- Born: July 14, 1911 Ottawa, Ontario, Canada
- Died: July 30, 1987 London, England
- Position: Defence
- Played for: Wembley Lions
- Playing career: 1934–1940

= Lou Bates =

Canadian ice hockey player

John Louis Bates ( – ) was an ice hockey defender who played in the English National League for the Wembley Lions. He was born in Ottawa, Ontario, Canada and died in London, England. He is a member of the British Ice Hockey Hall of Fame.

==Hockey career==
Lou Bates toured Britain twice with an all-star team from Ottawa before he spent a year in Paris, France. Bates signed for the Wembley Lions for their inaugural season in 1934. Bates established himself as one of the most popular players in pre-war Britain and, as such, featured on a cigarette card and in a cinema advert for Player's cigarettes.
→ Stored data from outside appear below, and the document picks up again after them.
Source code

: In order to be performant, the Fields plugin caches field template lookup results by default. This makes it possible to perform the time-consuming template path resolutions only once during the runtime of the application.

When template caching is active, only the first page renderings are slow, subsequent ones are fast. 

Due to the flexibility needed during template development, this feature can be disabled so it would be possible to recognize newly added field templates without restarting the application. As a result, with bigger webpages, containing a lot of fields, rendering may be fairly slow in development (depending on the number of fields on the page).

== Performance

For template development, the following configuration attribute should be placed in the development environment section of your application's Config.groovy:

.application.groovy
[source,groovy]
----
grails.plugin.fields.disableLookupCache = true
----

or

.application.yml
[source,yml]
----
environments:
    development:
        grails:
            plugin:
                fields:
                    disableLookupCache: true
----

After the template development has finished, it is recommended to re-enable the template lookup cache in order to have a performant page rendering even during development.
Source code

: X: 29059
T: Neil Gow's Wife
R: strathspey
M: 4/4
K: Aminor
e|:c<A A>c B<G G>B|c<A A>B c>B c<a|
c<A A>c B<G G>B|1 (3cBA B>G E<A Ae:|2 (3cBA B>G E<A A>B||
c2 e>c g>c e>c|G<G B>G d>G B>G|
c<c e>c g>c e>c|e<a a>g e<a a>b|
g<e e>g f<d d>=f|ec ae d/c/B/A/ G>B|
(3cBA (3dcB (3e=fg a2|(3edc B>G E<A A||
Bates played as the captain for the Lions until play was stopped in May 1940 due to the outbreak of war. When play resumed following the war in 1946, Bates returned to the Lions for the 1946–47 season as coach. He also coached Streatham in 1951.

During the 1950 European championships, Bates was the Head Coach for the British team and guided them to a silver medal.

==Awards==
- Named to the English National League All-star B-team in 1935–36.
- Named to the English National League All-star A-team in 1939–40.
- Inducted to the British Ice Hockey Hall of Fame in 1950.